When you first begin to invest, and probably even before, you will constantly hear the word “portfolio.” This is a word that refers to a collection of investments or assets. So, what exactly, does that mean?
Artists use the word to describe a collection of their art. Writers use the word to describe a collection of their writing. Investors use it to describe a collection of their investments.
In the investing world, a portfolio can be as broad or as narrow as there are different types of investments. For instance, someone who only has a few different investments, such as a 401K, 100 shares of stock and a few bonds, may use the word to encompass all of their investments. However, someone with a lot of different investments like 20,000 shares of stock, 54 rental homes, etc., might use it just for one category, such as a stock portfolio.
The media often draws attention to retirement portfolios, which encompass the assets you own that will continue to sustain your way of life once you’ve retired. These assets are often from interest, rental income, and dividends.

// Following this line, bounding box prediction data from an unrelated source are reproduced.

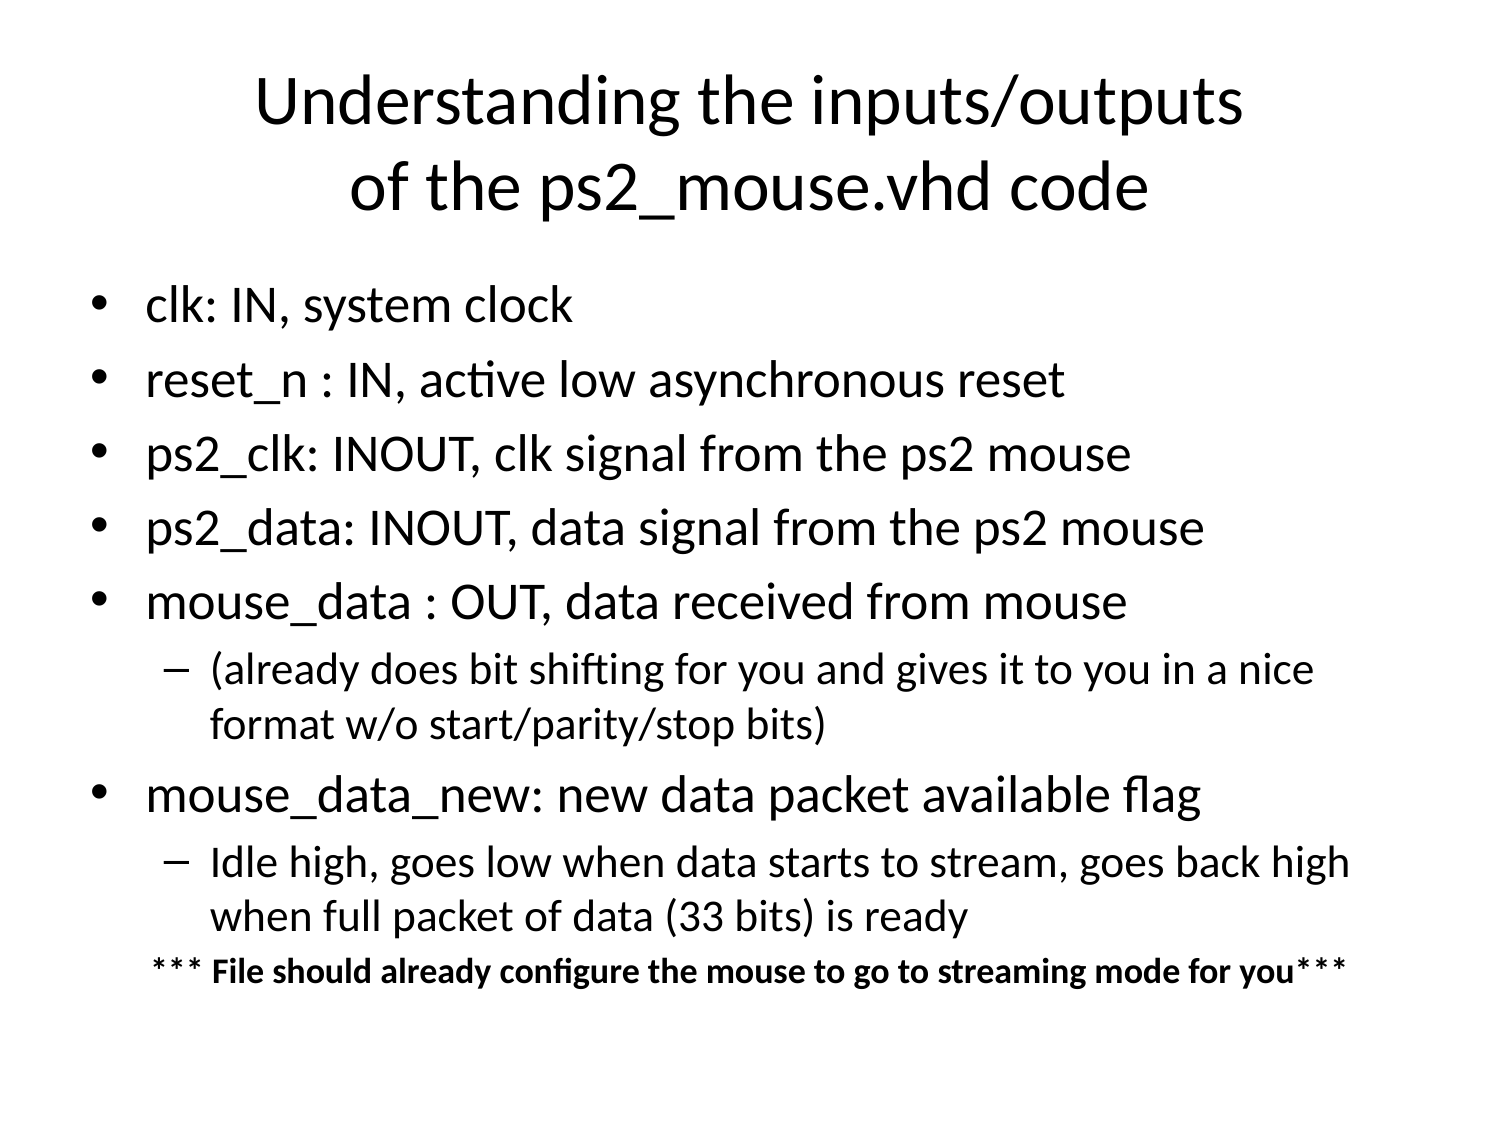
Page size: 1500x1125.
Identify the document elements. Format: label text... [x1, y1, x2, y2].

title Understanding the inputs/outputs of the ps2_mouse.vhd code [75, 45, 1425, 233]
list clk: IN, system clock reset_n : IN, active low asynchronous reset ps2_clk: INOUT, clk signal from the ps2 mouse ps2_data: INOUT, data signal from the ps2 mouse mouse_data : OUT, data received from mouse (already does bit shifting for you and gives it to you in a nice format w/o start/parity/stop bits) mouse_data_new: new data packet available flag Idle high, goes low when data starts to stream, goes back high when full packet of data (33 bits) is ready *** File should already configure the mouse to go to streaming mode for you*** [75, 262, 1425, 1005]
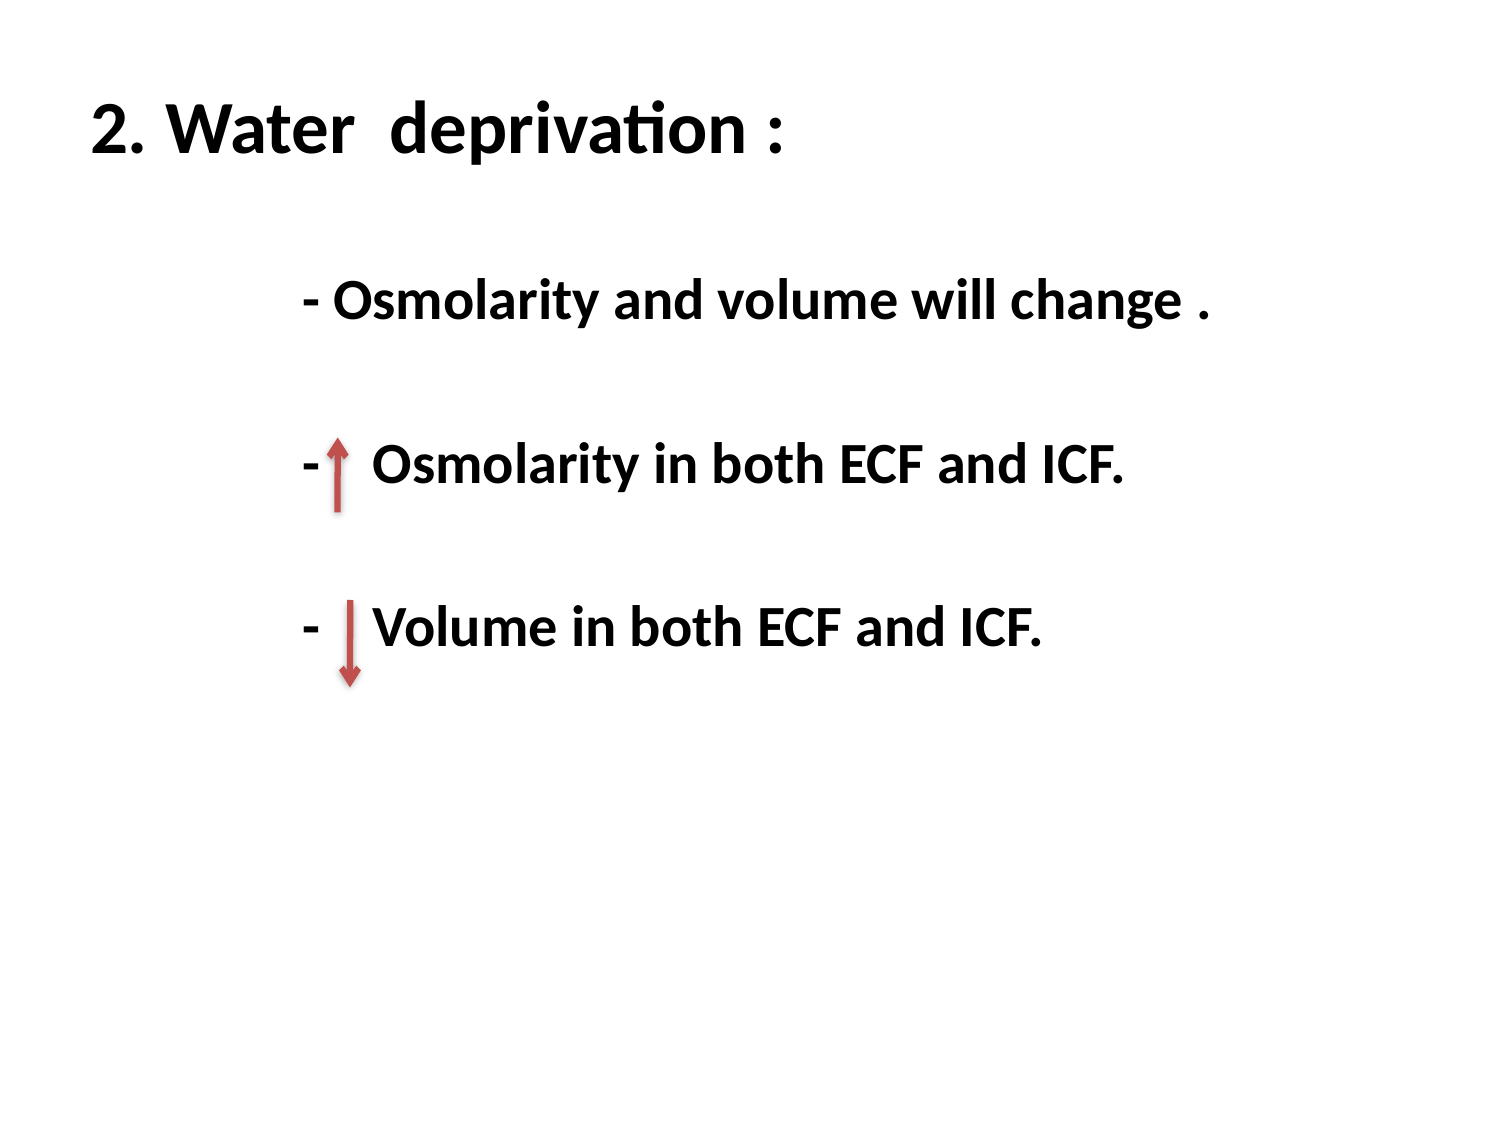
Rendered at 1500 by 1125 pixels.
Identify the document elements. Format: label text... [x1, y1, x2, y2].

list 2. Water deprivation : - Osmolarity and volume will change . - Osmolarity in both ECF and ICF. - Volume in both ECF and ICF. [75, 70, 1425, 1085]
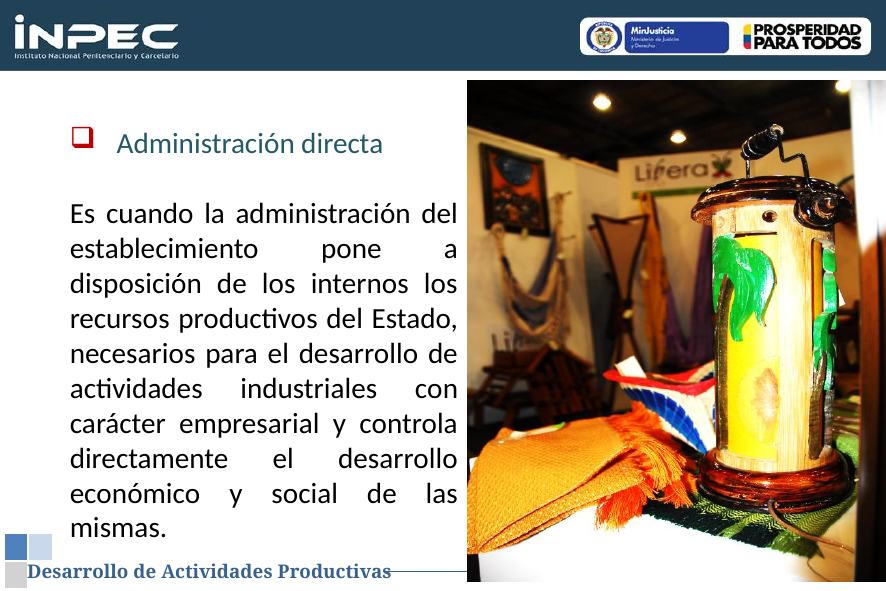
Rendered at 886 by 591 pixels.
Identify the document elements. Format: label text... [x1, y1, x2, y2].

picture [0, 156, 464, 591]
text_box [464, 68, 474, 81]
text_box Desarrollo de Actividades Productivas [57, 552, 407, 590]
picture [0, 0, 886, 69]
picture [467, 80, 886, 591]
text_box [0, 69, 465, 156]
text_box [3, 533, 54, 590]
text_box Administración directa Es cuando la administración del establecimiento pone a disposición de los internos los recursos productivos del Estado, necesarios para el desarrollo de actividades industriales con carácter empresarial y controla directamente el desarrollo económico y social de las mismas. [61, 120, 462, 548]
text_box [469, 69, 886, 78]
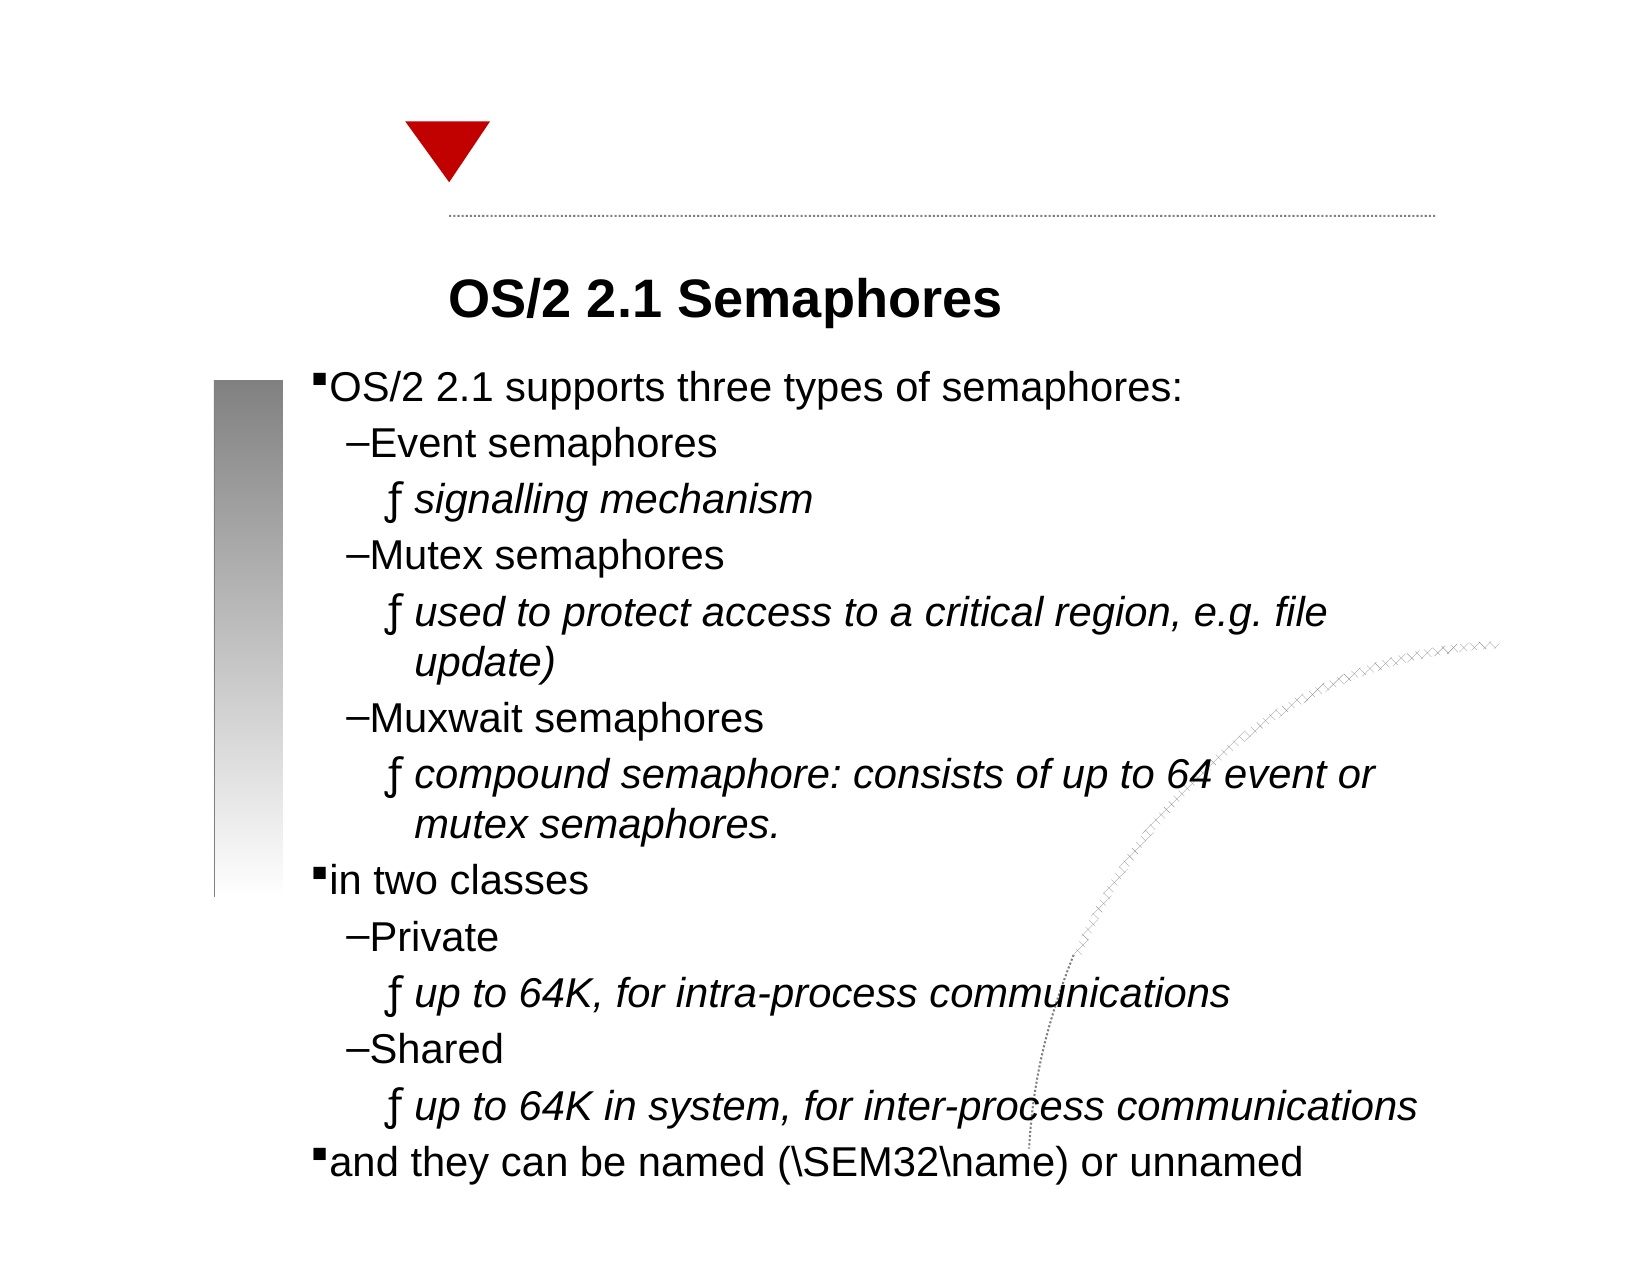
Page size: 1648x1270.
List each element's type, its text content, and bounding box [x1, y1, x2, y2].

text_box OS/2 2.1 supports three types of semaphores: Event semaphores signalling mechanism Mutex semaphores used to protect access to a critical region, e.g. file update) Muxwait semaphores compound semaphore: consists of up to 64 event or mutex semaphores. in two classes Private up to 64K, for intra-process communications Shared up to 64K in system, for inter-process communications and they can be named (\SEM32\name) or unnamed [310, 359, 1434, 1185]
text_box OS/2 2.1 Semaphores [448, 263, 1439, 329]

As the boss of your life, it is your responsibility to build a portfolio that works for you, that you understand, that minimizes risk, and that can be administered at a reasonably low cost. Normally, people begin their portfolios when they sign up for their first 401k through their job. Others will open an account through Vanguard or Betterment, which deal in mutual funds.
An even smaller number of beginning investors opt to open a regular brokerage account or invest through dividend reinvestment plans (DRIPs). Both of these options are fully taxable.
How Portfolios Earn Money
There are typically 5 ways that portfolios can make money:
Dividends: When you own an asset such as a stock, your share of the profits will sometimes be paid out as dividends.
Interest – This is income you receive when you lend money. Just like interest you pay on a bank loan, you can collect interest as a payment for doing the lending.
Rental Income – This is money that is paid to you by a tenant while they use or occupy your property. Common types of rental income can come from rental homes, storage units, cars, etc.
Royalties and Licensing Rights – If you have creative or intellectual property, you can license the rights and receive income. For instance, merchandisers pay Disney for the right to use certain characters on items they are selling. Disney gets to just sit back and enjoy the flow of income.
Capital Gains – When you sell an asset for more than you paid for it, the difference is called a capital gain.
How to Create Your Own Portfolio
There are guides all through the internet that take you step by step through the process of building your first portfolio. These guides encourage you to consider how your investments will affect each part of your life. For example, if you’re 20 years old and want to travel the world, having all of your assets in retirement accounts that you can’t touch for 45 more years won’t help you. Additionally, these guides also spell out the dangers of investing before more pressing needs are met, such as insurance and emergency funds. If all of your money is tied up in a 5 year CD and you experience an emergency, you’ll end up having to go into debt by taking out a loan or face large penalties for withdrawing money from your account early. One emergency can destroy decades of investment strategy.